2. La définition : synthétiser pour identifier le vrai problème
Une fois la phase d’exploration terminée, l’équipe traite une masse d’informations hétérogènes. La phase de définition consiste à trier ces données pour faire émerger des insights pertinents. L’objectif est de formuler une problématique claire, centrée sur l’humain, appelée Point of View. Au lieu de se focaliser sur des objectifs quantitatifs, l’équipe reformule le défi sous forme de question ouverte. Cette méthode change l’angle d’attaque et ouvre le champ des possibles pour la suite du projet.
3. L’idéation : explorer toutes les solutions
Cette phase de divergence créative privilégie la quantité sur la qualité. L’équipe utilise des techniques comme le brainstorming, le mind mapping ou la recherche d’idées extrêmes pour générer un maximum de concepts. La règle est de ne jamais critiquer une idée pendant la séance, car les propositions les plus inhabituelles mènent souvent aux innovations les plus fortes. À la fin de cette phase, une sélection est opérée pour ne garder que les pistes les plus prometteuses, celles qui seront testées concrètement.

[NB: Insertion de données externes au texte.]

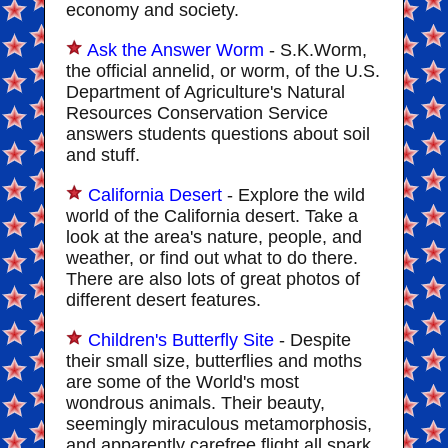
economy and society.
Ask the Answer Worm
- S.K.Worm,
the official annelid, or worm, of the U.S.
Department of Agriculture's Natural
Resources Conservation Service
answers students questions about soil
and stuff.
California Desert
- Explore the wild
world of the California desert. Take a
look at the area's nature, people, and
weather, or find out what to do there.
There are also lots of great photos of
different desert features.
Children's Butterfly Site
- Despite
their small size, butterflies and moths
are some of the World's most
wondrous animals. Their beauty,
seemingly miraculous metamorphosis,
and apparently carefree flight all spark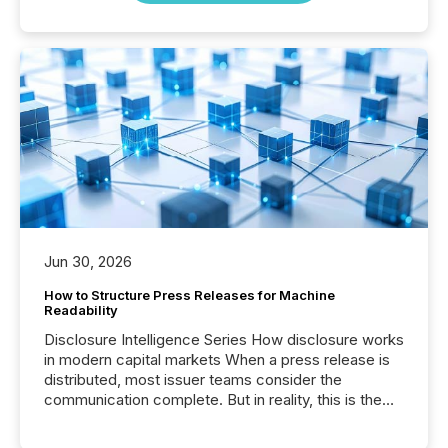
Jun 30, 2026
How to Structure Press Releases for Machine
Readability
Disclosure Intelligence Series How disclosure works
in modern capital markets When a press release is
distributed, most issuer teams consider the
communication complete. But in reality, this is the
point at which another audience begins reading it.
Search engines, AI models, financial data platforms,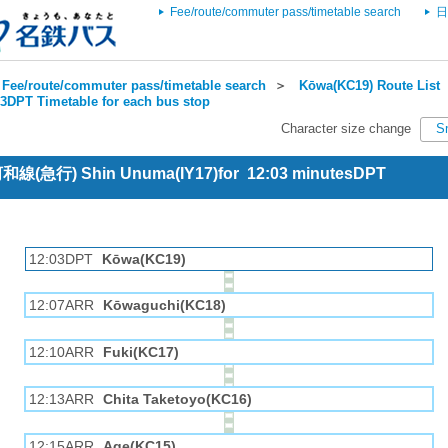
Fee/route/commuter pass/timetable search
日
Fee/route/commuter pass/timetable search
＞
Kōwa(KC19) Route List
3DPT Timetable for each bus stop
Character size change
S
 河和線(急行) Shin Unuma(IY17)for 12:03 minutesDPT
12:03DPT
Kōwa(KC19)
12:07ARR
Kōwaguchi(KC18)
12:10ARR
Fuki(KC17)
12:13ARR
Chita Taketoyo(KC16)
12:15ARR
Age(KC15)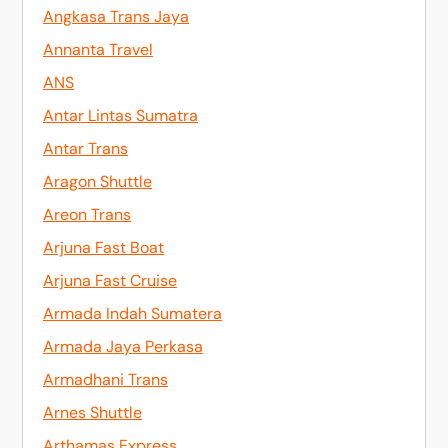
Angkasa Trans Jaya
Annanta Travel
ANS
Antar Lintas Sumatra
Antar Trans
Aragon Shuttle
Areon Trans
Arjuna Fast Boat
Arjuna Fast Cruise
Armada Indah Sumatera
Armada Jaya Perkasa
Armadhani Trans
Arnes Shuttle
Arthamas Express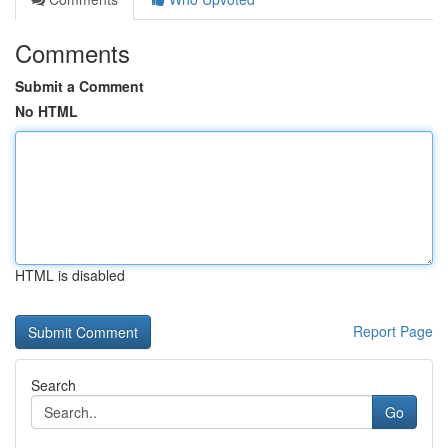
Comments
Submit a Comment
No HTML
HTML is disabled
Report Page
Search
Go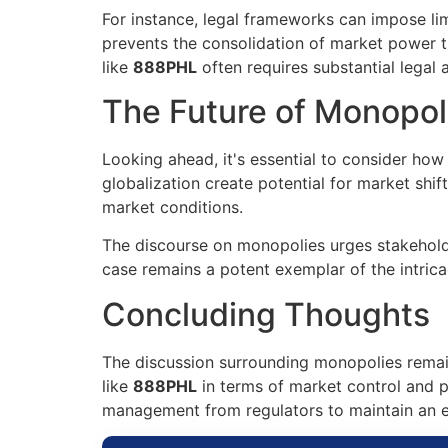
For instance, legal frameworks can impose lim
prevents the consolidation of market power t
like
888PHL
often requires substantial legal 
The Future of Monopol
Looking ahead, it's essential to consider ho
globalization create potential for market shif
market conditions.
The discourse on monopolies urges stakeholde
case remains a potent exemplar of the intri
Concluding Thoughts
The discussion surrounding monopolies remain
like
888PHL
in terms of market control and p
management from regulators to maintain an eq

4. Le prototypage : donner corps aux idées
Dans le processus design thinking, la matérialisation des concepts est une étape nécessaire. Le prototype n’est pas un produit fini, mais une représentation basse fidélité de la solution. Il peut s’agir d’un croquis, d’une maquette en carton, d’un jeu de rôle ou d’un wireframe numérique. L’objectif est la rapidité. Un bon prototype doit être réalisé en quelques heures pour un coût minimal. Il sert de support de discussion et permet d’échouer rapidement pour apprendre plus tôt dans le cycle de développement.
5. Le test : confronter la solution à la réalité
Enfin, le prototype est mis entre les mains des utilisateurs finaux. Cette étape n’est pas une validation commerciale, mais une opportunité d’apprentissage supplémentaire. En observant comment l’utilisateur interagit avec le prototype, l’équipe identifie ce qui fonctionne et ce qui doit être ajusté. Les retours collectés lors des tests ramènent souvent l’équipe à une étape précédente pour affiner la définition du problème ou améliorer la solution proposée. Ce cycle itératif garantit que le produit final répond réellement aux attentes du marché et résout les problèmes identifiés lors de la phase d’empathie.